The institute maintains partnerships with European and global institutions including European Commission, OECD, World Bank, IMF, and academic centers such as Cowles Foundation, Centre for Economic Policy Research, and Institut d'Études Politiques de Paris. Corporate collaborations have involved telecommunications firms, aerospace companies like Airbus, energy groups including Électricité de France, and financial institutions such as Société Générale. It participates in EU-funded consortia under programs linked to Horizon 2020 and partners on projects with national agencies like ANR and think tanks such as Bruegel.
Notable outputs include working papers and books addressing market design, auction theory, network access pricing, vertical integration, and merger analysis, often cited in rulings by European Court of Justice and decisions by Autorité de la concurrence. Publications have appeared in journals associated with editors and contributors from American Economic Review, Journal of Political Economy, Quarterly Journal of Economics, and Review of Economic Studies, and in edited volumes alongside authors from MIT Press and Oxford University Press. The institute has produced high-impact reports used in proceedings involving Air France–KLM cases, telecom sector regulation influencing Orange S.A. pricing, and energy market liberalization examined by European Commission directorates.
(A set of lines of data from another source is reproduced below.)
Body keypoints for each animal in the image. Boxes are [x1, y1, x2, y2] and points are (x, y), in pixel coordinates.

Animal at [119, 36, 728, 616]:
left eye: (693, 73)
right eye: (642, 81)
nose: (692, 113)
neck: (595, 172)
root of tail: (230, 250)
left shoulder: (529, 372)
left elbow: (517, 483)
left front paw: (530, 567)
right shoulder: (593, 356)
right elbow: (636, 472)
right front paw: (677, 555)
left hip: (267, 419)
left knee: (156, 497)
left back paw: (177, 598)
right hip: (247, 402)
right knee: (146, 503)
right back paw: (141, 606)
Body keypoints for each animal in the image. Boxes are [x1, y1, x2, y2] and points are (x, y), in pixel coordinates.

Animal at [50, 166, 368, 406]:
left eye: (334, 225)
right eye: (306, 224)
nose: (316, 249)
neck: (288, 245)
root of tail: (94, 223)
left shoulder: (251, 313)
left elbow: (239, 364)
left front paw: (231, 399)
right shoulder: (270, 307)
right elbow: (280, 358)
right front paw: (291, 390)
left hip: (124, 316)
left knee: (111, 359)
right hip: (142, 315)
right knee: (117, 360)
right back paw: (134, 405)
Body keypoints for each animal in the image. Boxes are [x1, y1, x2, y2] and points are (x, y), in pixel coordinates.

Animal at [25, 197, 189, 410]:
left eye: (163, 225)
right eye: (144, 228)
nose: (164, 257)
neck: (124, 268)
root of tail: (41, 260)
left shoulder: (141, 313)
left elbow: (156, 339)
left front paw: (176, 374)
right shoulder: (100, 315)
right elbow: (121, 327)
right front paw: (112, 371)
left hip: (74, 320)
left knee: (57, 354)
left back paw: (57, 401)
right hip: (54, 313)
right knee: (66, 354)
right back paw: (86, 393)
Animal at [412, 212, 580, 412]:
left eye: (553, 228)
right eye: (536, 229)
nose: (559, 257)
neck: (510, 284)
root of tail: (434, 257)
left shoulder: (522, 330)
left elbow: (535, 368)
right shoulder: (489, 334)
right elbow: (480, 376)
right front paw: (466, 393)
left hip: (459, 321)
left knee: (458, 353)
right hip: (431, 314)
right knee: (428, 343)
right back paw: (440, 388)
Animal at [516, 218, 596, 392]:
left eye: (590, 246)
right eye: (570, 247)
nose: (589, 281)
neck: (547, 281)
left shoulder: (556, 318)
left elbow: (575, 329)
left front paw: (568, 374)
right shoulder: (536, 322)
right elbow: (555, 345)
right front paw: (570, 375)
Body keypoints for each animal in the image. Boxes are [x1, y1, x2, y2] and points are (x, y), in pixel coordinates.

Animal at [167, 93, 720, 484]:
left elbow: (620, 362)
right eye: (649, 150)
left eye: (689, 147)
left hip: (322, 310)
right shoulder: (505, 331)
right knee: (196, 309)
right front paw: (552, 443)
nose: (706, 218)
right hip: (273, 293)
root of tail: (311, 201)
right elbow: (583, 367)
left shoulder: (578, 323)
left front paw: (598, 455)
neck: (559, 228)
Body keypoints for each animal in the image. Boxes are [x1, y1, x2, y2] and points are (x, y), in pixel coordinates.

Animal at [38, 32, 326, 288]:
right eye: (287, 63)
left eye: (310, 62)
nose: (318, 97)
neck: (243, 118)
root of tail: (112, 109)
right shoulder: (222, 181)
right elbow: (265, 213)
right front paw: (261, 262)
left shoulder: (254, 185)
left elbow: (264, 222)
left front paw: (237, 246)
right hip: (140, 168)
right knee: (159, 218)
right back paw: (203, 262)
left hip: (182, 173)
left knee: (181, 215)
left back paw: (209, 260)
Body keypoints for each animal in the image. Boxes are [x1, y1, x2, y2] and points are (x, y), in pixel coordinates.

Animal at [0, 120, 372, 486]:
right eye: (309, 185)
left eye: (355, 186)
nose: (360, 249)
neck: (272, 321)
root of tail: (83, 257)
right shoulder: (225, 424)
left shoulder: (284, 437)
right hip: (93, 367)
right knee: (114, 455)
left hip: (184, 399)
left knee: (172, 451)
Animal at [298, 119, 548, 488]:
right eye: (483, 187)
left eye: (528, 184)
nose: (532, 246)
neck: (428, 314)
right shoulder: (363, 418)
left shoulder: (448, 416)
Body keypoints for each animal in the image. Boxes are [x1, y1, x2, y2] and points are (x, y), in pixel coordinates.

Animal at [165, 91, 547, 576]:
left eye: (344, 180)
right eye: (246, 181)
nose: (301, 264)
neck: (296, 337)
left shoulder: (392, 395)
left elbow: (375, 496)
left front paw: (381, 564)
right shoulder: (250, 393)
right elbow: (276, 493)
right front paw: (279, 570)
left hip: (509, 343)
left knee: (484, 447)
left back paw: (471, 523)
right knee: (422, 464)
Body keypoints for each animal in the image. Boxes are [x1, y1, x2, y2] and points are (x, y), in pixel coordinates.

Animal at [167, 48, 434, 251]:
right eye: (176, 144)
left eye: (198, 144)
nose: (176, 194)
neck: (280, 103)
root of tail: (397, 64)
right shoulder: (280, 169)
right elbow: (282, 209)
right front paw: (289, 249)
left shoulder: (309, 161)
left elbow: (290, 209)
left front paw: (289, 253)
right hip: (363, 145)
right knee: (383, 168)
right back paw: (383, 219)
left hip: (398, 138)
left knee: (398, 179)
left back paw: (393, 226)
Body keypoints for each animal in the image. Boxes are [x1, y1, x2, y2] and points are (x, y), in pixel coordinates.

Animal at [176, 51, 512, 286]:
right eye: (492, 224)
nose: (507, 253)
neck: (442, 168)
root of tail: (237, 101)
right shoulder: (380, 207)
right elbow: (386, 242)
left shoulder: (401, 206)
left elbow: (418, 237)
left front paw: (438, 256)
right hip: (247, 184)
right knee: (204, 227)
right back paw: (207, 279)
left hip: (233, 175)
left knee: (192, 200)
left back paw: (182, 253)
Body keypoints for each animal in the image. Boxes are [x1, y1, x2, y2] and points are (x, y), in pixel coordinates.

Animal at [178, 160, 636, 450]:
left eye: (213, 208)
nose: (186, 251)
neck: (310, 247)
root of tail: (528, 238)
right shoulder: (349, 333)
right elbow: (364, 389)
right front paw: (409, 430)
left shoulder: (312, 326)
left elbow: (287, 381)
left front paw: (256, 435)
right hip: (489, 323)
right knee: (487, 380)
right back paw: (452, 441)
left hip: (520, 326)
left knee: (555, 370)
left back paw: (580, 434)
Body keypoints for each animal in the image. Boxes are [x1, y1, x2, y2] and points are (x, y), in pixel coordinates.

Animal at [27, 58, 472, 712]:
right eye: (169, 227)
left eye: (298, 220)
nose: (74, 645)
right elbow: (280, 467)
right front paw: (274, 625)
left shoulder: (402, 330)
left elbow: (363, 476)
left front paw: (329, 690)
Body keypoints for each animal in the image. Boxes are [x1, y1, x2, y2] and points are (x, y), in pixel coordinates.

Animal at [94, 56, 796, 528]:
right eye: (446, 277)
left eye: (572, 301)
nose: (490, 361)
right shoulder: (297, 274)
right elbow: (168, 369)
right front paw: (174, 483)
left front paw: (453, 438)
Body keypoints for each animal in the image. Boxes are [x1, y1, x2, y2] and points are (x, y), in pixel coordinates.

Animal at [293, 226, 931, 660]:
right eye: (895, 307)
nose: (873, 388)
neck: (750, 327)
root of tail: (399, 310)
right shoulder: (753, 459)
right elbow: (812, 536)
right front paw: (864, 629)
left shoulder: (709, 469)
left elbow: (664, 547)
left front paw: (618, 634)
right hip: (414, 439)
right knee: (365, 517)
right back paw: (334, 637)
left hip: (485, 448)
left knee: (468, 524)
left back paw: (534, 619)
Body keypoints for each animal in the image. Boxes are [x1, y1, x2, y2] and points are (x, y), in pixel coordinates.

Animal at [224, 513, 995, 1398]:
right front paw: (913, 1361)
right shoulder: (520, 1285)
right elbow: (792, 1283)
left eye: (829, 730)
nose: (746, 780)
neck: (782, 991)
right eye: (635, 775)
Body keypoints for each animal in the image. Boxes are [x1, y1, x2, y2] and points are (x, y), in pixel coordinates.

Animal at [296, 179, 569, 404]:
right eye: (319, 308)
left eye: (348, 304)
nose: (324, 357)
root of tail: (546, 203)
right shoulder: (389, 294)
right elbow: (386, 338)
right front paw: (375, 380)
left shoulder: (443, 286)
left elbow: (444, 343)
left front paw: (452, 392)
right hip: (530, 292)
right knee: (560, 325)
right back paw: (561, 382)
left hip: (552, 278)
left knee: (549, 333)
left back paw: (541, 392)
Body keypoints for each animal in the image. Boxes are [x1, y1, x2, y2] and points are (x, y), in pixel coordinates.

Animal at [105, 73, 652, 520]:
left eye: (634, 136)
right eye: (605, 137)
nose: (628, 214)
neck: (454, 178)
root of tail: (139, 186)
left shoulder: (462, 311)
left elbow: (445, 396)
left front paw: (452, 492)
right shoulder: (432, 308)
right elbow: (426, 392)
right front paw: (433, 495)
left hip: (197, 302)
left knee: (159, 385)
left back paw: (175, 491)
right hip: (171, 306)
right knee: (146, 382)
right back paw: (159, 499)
Funding sources combine grants from competitive agencies such as Agence nationale de la recherche, contract research commissioned by public authorities including European Commission DG COMP, project funds from Horizon 2020, philanthropic support from foundations linked to Fondation de France, and corporate contracts with firms like Airbus, TotalEnergies, and financial institutions. Additional support arises from tuition and executive education fees tied to Toulouse School of Economics programs and from research fellowships sponsored by entities such as Banque de France and international organizations including World Bank.